Electronic and local structures of Pt-based bimetallic alloy and core-shell systems

Jiatang Chen, The University of Western Ontario

Abstract

This thesis investigates the electronic structure of Pt for catalysis applications. The importance of the Pt 5d band is discussed in terms of the bonding capability of Pt. The oxygen reduction reaction in proton exchange membrane fuel cells is chosen as the catalytic reaction model to illustrate the effect of Pt 5d states on Pt-O interaction. Pt-based bimetallic systems are introduced as a solution for the high price and limited resources of Pt. Despite lower usage of Pt, the tuning capability to optimize the Pt 5d band in bimetallic catalysts is supposed to provide superior catalytic activity. Advanced synchrotron X-ray techniques including normal X-ray absorption fine structure (XAFS), X-ray ptychography, and high energy resolution fluorescence detected (HERFD) X-ray absorption/emission spectroscopy (XAS/XES) are combined with laboratory characterization techniques including transmission electron microscopy (TEM), X-ray photoelectron spectroscopy (XPS), and X-ray powder diffraction (XRD) to study the behavior of Pt upon alloying or forming core-shell structures with 3d transition metals.

Three Pt-based bimetallic systems are studied, including Pt-Ni bulk alloys, Pt-Ni nanoparticles (NPs), and Pt-Cu NPs. Pt-Ni bulk alloys are synthesized as model compounds to study the many-body effect, charge redistribution, and local structure of Pt upon alloying. It is found that Pt gains 5d electrons, resulting in more symmetric Pt 4f XPS peaks when diluted in Ni, while Ni loses 4p and 4d electrons, resulting in an increase of K-edge XAS whiteline (WL) intensity, more symmetric Ni 2p XPS peaks, and stronger shake-up satellites. The downshifting of the Pt valence states and upshifting of Ni valence states are also observed with ultraviolet photoelectron spectroscopy (UPS) and density functional theory (DFT) calculations. Pt-Ni NPs, as the Pt-Ni systems in nanoscale, are used to track the evolution process including the alloying and de-alloying of Pt during the synthesis of the bimetallic systems. It is found that Pt goes through five distinct stages, i.e. core frame, tight network, outer frame, thin skin, and particulate shell.

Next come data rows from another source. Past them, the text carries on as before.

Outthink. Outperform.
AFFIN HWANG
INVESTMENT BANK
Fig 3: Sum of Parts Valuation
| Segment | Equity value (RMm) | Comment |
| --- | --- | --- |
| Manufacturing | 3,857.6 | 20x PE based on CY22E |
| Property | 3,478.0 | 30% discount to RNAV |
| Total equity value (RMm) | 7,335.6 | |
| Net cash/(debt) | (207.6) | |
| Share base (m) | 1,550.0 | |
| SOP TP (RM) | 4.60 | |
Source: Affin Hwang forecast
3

The electronic and local structures at each stage are tracked with XAS. Pt-Cu NPs are in the form of core-shell or alloy NPs, with a very low amount of Pt either on the surface or in the bulk. For the 8-nm Cu@Pt core-shell NPs, several monolayers of Pt are deposited on the Cu core, exhibiting good controllability by the polyol reduction method.

The advantages of HERFD-XAS/XES are demonstrated in studying the Pt 5d band of Pt-Ni and Pt-Cu bimetallic systems. In the valence-to-core (VTC) XES experiments, the widths of the VTC emission lines and energy transfers show the shrinking and downshifting of the Pt valence band upon alloying with Ni. For HERFD-XAS, significantly narrowed WLs, enhanced near-edge XAS features, and easily removable background have enabled detailed analysis of the WL peaks with high accuracy. Combining the HERFD-XAS results for Pt-Ni and Pt-Cu bimetallic systems, Pt foil, and Pt NPs, a general linear relationship between the WL areas of Pt L₃- and L₂-edges is established. Physically, this linear relationship indicates that the unoccupied Pt 5d_5/2 and 5d_3/2 states also have a linear relationship. Experimentally, this finding suggests that measuring the Pt L₃-edge alone will provide enough information to study the unoccupied Pt 5d states of Pt-based metallic systems.